===== DATASET RECORDS
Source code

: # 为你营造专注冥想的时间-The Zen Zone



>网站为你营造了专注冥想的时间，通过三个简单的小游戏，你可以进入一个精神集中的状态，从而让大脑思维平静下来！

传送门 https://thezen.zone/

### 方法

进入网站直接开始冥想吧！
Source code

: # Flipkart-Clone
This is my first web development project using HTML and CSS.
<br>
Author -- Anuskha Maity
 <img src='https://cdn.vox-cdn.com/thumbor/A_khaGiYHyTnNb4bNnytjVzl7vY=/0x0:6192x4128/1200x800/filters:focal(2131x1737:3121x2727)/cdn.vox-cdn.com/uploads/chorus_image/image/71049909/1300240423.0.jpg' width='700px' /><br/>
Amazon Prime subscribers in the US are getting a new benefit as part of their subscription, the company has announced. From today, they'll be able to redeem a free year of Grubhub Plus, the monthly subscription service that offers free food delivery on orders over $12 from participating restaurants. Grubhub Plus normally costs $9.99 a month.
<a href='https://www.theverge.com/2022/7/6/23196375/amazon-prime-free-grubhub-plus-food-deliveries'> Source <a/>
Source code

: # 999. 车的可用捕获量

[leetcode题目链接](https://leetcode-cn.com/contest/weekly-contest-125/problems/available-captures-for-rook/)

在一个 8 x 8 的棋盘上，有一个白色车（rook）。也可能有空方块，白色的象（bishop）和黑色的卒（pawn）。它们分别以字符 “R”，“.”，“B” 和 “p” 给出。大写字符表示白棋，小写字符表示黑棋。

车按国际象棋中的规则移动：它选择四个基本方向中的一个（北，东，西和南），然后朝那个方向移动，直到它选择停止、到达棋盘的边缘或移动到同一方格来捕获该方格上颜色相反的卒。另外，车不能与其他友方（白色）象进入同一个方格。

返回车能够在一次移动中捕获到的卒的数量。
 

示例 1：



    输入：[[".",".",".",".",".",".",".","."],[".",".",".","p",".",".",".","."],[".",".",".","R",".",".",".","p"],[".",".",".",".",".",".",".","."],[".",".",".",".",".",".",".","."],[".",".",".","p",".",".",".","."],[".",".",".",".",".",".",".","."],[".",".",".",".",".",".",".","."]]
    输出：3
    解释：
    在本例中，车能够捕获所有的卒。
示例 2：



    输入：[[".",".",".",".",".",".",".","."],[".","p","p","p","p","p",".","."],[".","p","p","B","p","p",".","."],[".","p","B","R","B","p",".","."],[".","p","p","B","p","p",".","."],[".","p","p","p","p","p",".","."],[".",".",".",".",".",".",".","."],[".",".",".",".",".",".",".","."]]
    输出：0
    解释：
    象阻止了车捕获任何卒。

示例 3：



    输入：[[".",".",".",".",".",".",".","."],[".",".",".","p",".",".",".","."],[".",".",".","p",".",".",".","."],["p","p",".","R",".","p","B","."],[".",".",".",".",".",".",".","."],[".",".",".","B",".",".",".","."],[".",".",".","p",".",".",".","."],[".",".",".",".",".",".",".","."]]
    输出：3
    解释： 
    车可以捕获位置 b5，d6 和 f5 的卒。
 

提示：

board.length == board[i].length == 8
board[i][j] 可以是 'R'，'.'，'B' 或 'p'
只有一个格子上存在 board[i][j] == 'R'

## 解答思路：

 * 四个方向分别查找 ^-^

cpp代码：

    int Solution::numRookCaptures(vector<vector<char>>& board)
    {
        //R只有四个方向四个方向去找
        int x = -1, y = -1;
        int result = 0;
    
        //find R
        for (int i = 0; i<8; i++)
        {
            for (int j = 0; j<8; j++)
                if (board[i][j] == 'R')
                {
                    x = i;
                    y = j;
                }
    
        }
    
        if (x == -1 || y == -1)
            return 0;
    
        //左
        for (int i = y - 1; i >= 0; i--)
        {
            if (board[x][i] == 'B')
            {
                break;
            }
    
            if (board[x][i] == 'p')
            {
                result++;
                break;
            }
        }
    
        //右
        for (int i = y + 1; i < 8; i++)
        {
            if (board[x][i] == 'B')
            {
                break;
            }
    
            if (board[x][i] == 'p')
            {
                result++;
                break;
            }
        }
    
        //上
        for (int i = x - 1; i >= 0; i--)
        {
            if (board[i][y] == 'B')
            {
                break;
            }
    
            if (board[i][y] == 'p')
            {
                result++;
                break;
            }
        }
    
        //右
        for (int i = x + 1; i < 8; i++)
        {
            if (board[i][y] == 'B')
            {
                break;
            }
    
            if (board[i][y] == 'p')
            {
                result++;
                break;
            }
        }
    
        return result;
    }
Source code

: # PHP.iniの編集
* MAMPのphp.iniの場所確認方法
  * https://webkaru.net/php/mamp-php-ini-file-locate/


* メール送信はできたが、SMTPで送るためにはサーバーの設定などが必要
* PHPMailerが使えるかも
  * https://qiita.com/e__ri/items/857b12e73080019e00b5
==========
◆ **TRY IT**: Give back the whole listing above. Keep every character the same.

◆ **RESULT FOR THIS TASK**:
Source code

: # 为你营造专注冥想的时间-The Zen Zone



>网站为你营造了专注冥想的时间，通过三个简单的小游戏，你可以进入一个精神集中的状态，从而让大脑思维平静下来！

传送门 https://thezen.zone/

### 方法

进入网站直接开始冥想吧！
Source code

: # Flipkart-Clone
This is my first web development project using HTML and CSS.
<br>
Author -- Anuskha Maity
 <img src='https://cdn.vox-cdn.com/thumbor/A_khaGiYHyTnNb4bNnytjVzl7vY=/0x0:6192x4128/1200x800/filters:focal(2131x1737:3121x2727)/cdn.vox-cdn.com/uploads/chorus_image/image/71049909/1300240423.0.jpg' width='700px' /><br/>
Amazon Prime subscribers in the US are getting a new benefit as part of their subscription, the company has announced. From today, they'll be able to redeem a free year of Grubhub Plus, the monthly subscription service that offers free food delivery on orders over $12 from participating restaurants. Grubhub Plus normally costs $9.99 a month.
<a href='https://www.theverge.com/2022/7/6/23196375/amazon-prime-free-grubhub-plus-food-deliveries'> Source <a/>
Source code

: # 999. 车的可用捕获量

[leetcode题目链接](https://leetcode-cn.com/contest/weekly-contest-125/problems/available-captures-for-rook/)

在一个 8 x 8 的棋盘上，有一个白色车（rook）。也可能有空方块，白色的象（bishop）和黑色的卒（pawn）。它们分别以字符 “R”，“.”，“B” 和 “p” 给出。大写字符表示白棋，小写字符表示黑棋。

车按国际象棋中的规则移动：它选择四个基本方向中的一个（北，东，西和南），然后朝那个方向移动，直到它选择停止、到达棋盘的边缘或移动到同一方格来捕获该方格上颜色相反的卒。另外，车不能与其他友方（白色）象进入同一个方格。

返回车能够在一次移动中捕获到的卒的数量。
 

示例 1：



    输入：[[".",".",".",".",".",".",".","."],[".",".",".","p",".",".",".","."],[".",".",".","R",".",".",".","p"],[".",".",".",".",".",".",".","."],[".",".",".",".",".",".",".","."],[".",".",".","p",".",".",".","."],[".",".",".",".",".",".",".","."],[".",".",".",".",".",".",".","."]]
    输出：3
    解释：
    在本例中，车能够捕获所有的卒。
示例 2：



    输入：[[".",".",".",".",".",".",".","."],[".","p","p","p","p","p",".","."],[".","p","p","B","p","p",".","."],[".","p","B","R","B","p",".","."],[".","p","p","B","p","p",".","."],[".","p","p","p","p","p",".","."],[".",".",".",".",".",".",".","."],[".",".",".",".",".",".",".","."]]
    输出：0
    解释：
    象阻止了车捕获任何卒。

示例 3：



    输入：[[".",".",".",".",".",".",".","."],[".",".",".","p",".",".",".","."],[".",".",".","p",".",".",".","."],["p","p",".","R",".","p","B","."],[".",".",".",".",".",".",".","."],[".",".",".","B",".",".",".","."],[".",".",".","p",".",".",".","."],[".",".",".",".",".",".",".","."]]
    输出：3
    解释： 
    车可以捕获位置 b5，d6 和 f5 的卒。
 

提示：

board.length == board[i].length == 8
board[i][j] 可以是 'R'，'.'，'B' 或 'p'
只有一个格子上存在 board[i][j] == 'R'

## 解答思路：

 * 四个方向分别查找 ^-^

cpp代码：

    int Solution::numRookCaptures(vector<vector<char>>& board)
    {
        //R只有四个方向四个方向去找
        int x = -1, y = -1;
        int result = 0;
    
        //find R
        for (int i = 0; i<8; i++)
        {
            for (int j = 0; j<8; j++)
                if (board[i][j] == 'R')
                {
                    x = i;
                    y = j;
                }
    
        }
    
        if (x == -1 || y == -1)
            return 0;
    
        //左
        for (int i = y - 1; i >= 0; i--)
        {
            if (board[x][i] == 'B')
            {
                break;
            }
    
            if (board[x][i] == 'p')
            {
                result++;
                break;
            }
        }
    
        //右
        for (int i = y + 1; i < 8; i++)
        {
            if (board[x][i] == 'B')
            {
                break;
            }
    
            if (board[x][i] == 'p')
            {
                result++;
                break;
            }
        }
    
        //上
        for (int i = x - 1; i >= 0; i--)
        {
            if (board[i][y] == 'B')
            {
                break;
            }
    
            if (board[i][y] == 'p')
            {
                result++;
                break;
            }
        }
    
        //右
        for (int i = x + 1; i < 8; i++)
        {
            if (board[i][y] == 'B')
            {
                break;
            }
    
            if (board[i][y] == 'p')
            {
                result++;
                break;
            }
        }
    
        return result;
    }
Source code

: # PHP.iniの編集
* MAMPのphp.iniの場所確認方法
  * https://webkaru.net/php/mamp-php-ini-file-locate/


* メール送信はできたが、SMTPで送るためにはサーバーの設定などが必要
* PHPMailerが使えるかも
  * https://qiita.com/e__ri/items/857b12e73080019e00b5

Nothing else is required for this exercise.